[Records provided]:
--
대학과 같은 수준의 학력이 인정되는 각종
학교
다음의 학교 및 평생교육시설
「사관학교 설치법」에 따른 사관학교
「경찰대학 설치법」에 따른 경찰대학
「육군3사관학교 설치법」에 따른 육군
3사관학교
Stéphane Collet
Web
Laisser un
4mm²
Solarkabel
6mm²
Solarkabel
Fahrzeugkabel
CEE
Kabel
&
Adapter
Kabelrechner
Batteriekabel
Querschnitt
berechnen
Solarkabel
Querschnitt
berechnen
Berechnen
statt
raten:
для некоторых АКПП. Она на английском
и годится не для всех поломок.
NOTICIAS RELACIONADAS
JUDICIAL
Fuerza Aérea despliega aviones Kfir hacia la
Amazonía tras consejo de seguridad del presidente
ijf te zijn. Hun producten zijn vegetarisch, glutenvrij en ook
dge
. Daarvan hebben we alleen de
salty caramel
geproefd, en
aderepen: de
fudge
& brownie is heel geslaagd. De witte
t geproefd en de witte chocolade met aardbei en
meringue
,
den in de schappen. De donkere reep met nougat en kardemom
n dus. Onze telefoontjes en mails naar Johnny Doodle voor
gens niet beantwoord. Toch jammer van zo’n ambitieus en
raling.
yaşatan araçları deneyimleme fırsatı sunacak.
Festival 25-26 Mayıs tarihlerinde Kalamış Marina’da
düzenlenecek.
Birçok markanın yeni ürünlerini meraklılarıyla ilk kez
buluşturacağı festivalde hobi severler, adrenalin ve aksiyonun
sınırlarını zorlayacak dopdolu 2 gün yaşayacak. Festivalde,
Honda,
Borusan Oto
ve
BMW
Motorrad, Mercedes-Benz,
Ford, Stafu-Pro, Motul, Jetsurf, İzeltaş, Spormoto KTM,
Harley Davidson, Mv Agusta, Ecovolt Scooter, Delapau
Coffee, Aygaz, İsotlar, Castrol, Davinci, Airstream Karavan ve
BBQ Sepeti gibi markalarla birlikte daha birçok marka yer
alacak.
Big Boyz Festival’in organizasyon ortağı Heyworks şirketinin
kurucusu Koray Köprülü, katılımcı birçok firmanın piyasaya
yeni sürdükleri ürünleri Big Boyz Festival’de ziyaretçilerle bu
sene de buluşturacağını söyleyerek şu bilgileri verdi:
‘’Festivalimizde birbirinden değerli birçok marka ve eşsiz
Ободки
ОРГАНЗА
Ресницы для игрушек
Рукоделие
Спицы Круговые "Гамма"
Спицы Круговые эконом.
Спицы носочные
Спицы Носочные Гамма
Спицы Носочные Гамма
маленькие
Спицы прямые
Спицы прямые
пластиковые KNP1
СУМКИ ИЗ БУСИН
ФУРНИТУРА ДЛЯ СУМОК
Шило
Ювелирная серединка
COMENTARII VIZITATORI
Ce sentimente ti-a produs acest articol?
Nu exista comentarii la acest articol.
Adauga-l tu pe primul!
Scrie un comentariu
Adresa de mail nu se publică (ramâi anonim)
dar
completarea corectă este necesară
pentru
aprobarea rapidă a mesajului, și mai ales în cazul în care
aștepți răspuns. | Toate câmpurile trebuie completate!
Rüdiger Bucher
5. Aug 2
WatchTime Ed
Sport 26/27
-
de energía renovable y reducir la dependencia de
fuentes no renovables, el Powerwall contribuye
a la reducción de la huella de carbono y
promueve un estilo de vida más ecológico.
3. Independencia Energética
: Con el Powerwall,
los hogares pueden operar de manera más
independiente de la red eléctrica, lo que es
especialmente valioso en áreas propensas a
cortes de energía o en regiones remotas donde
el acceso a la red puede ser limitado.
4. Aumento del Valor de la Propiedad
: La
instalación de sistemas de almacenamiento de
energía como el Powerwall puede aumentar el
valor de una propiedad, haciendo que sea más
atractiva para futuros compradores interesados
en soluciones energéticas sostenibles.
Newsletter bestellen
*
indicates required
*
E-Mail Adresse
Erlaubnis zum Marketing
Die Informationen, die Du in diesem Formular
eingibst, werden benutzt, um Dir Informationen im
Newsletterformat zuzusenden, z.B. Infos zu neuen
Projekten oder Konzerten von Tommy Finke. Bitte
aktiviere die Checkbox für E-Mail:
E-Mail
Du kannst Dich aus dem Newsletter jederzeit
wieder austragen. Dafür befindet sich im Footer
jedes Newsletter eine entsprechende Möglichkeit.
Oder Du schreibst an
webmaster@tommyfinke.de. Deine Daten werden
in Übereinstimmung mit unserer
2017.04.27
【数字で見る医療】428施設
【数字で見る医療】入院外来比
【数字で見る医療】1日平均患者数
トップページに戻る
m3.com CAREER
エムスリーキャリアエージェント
--
[Task prompt]: The answer should be one number, the count of lines in this material that include the word "Круговые".

[Task output]: 2